| TASK LIST |
1. Please answer these questions on the excerpt about the DRE:
(a) On what date was the FAL plot meant to assassinate several regime leaders?
(b) In what month and year did the CIA reestablish contact with Rolando Cubela?
(c) How did Isidro Borja get back inside Cuba?
2. Continue the excerpt about the DRE, picking up right after its last sentence.

| PASSAGE |
'''

David Kaiser on the DRE (From The Road to Dallas The Assassination of John F. Kennedy (Belknap Press of Harvard University Press. Cambridge, Massachusetts, London, England, 2008).

p. 109: "…It is not clear whether Harvey, Roselli, and Varona had anything to do with this particular plot. In late August the Cuban government broke up another plot, this one hatched by the Armed Forces of Liberation (FAL) and designed to assassinate several regime leaders on August 30. One captured man linked the plot to the DRE 33…"

Footnotes 32-33: JMWAVE to Director, July 1992, CIA, LA WF, Box 5/2. A brief AP item describing the confession appeared in the Chicago Tribune, July 18, p. 8. Sites Escalante, The Secret War, pp. 125-6

p. 113: "In July 1962 the CIA made an important breakthrough in its assassination plans when it re established contact with Rolando Cubela, the former DRE assassin from the Batista era was now a high Cuban government official and evidently had been involved in the late 1960 poisoning plots against Castro. Since March 1961, when Cubela met a CIA man in Mexico City, the agency had received several indirect reports of his intention to defect because of unhappiness with Fidel's turn to Communism…."

p. 116: "…the very active and determined DRE,….."

p. 120: "…Another organization that eclipsed Alpha 66 with its determined mix of sabotage and wide ranging propaganda was the Revolutionary Student Directorate, or DRE. It was an indirect descendent of the Batista era DR, one of Castro's most important allies in his 1959 revolution. In 1960, after Rolando Cubela of the old DR became head of Castro's new Student Federation (FE), several independent student leaders fled to the United States and created the DRE. Two of them, Alberto Muller and Manuel Sabvat Rogue, infiltrated into Cuba late in 1960, and a third, Isidro Borja, got back inside by swimming to Mexico, his birthplace, and traveling to Cuba as a tourist."

'''

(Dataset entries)
'''

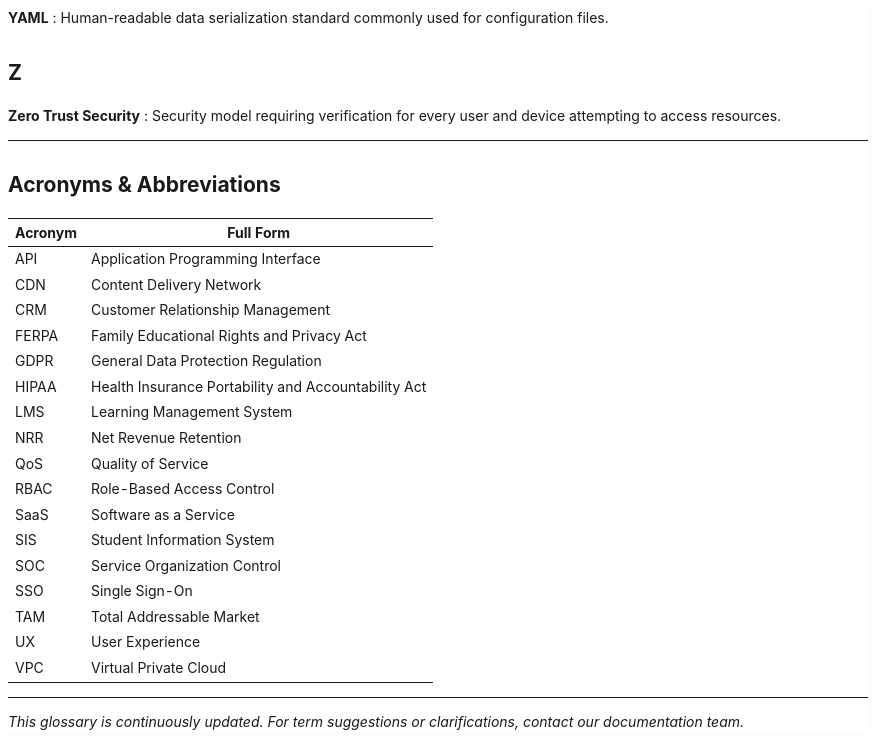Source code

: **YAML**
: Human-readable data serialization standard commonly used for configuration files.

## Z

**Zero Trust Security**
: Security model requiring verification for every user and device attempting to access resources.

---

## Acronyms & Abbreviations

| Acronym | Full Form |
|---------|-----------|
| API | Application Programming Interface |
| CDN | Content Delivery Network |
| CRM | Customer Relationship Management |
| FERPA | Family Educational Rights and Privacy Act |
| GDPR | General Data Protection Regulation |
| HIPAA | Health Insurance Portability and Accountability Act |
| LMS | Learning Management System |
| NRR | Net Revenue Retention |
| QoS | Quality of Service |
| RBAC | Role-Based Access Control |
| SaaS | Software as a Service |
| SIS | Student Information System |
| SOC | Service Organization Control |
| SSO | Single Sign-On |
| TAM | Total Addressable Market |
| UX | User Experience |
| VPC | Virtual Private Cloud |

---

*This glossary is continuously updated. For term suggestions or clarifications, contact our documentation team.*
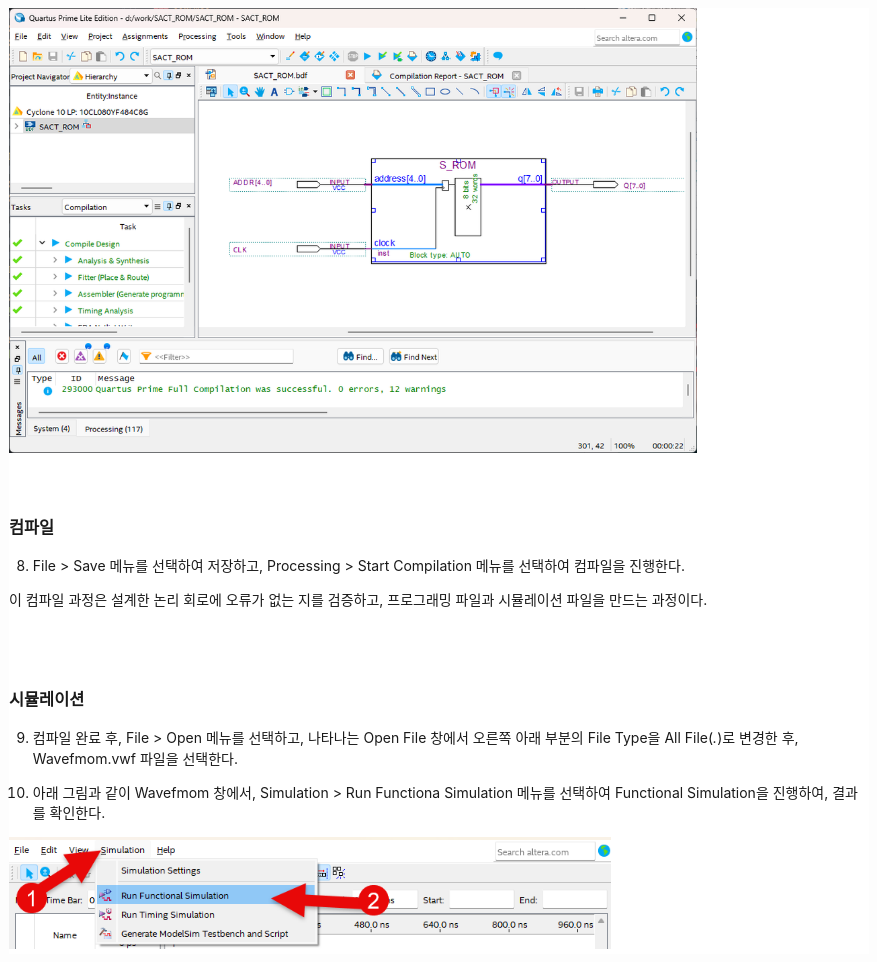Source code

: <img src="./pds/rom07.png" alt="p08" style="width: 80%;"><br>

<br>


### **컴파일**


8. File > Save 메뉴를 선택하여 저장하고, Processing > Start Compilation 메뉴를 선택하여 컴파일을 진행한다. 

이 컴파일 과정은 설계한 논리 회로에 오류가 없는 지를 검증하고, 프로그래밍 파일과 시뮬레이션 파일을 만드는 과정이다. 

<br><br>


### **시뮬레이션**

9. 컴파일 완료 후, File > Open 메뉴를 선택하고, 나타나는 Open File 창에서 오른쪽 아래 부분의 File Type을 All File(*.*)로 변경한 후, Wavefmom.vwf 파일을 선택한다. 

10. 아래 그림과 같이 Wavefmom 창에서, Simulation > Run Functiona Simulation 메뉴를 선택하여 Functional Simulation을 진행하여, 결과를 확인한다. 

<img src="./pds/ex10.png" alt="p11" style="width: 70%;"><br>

'''

| RESPONSE LIST |
1.
(a) August 30.
(b) July 1962.
(c) He swam to Mexico, his birthplace, and then traveled to Cuba as a tourist.

2.
p. 121: "In his 2004 book on the assassination, El Complot, retired Cuban intelligence chief Fabian Escalante claimed that David Atlee Phillips recruited Salvat for the CIA in 1959-60. Phillips confirmed that he worked with 'student groups' around that time, including DRE leaders in Florida during the run-up to the Bay of Pigs, and referred to the group as a very important student organization both in Cuba and the United States. After some narrow escapes following the Bay of Pigs fiasco, Salvat managed to return to Florida, but Muller was eventually captured in Cuba. The DRE's CIA case officer, Ron Crozier, described Salvat as 'organizer and action type. Driver perserverant, headstrong but fearless. Cool operator in spite of temper…In support matters, is demanding and insistent.' By mid 1962 he seemed to personify the organization itself."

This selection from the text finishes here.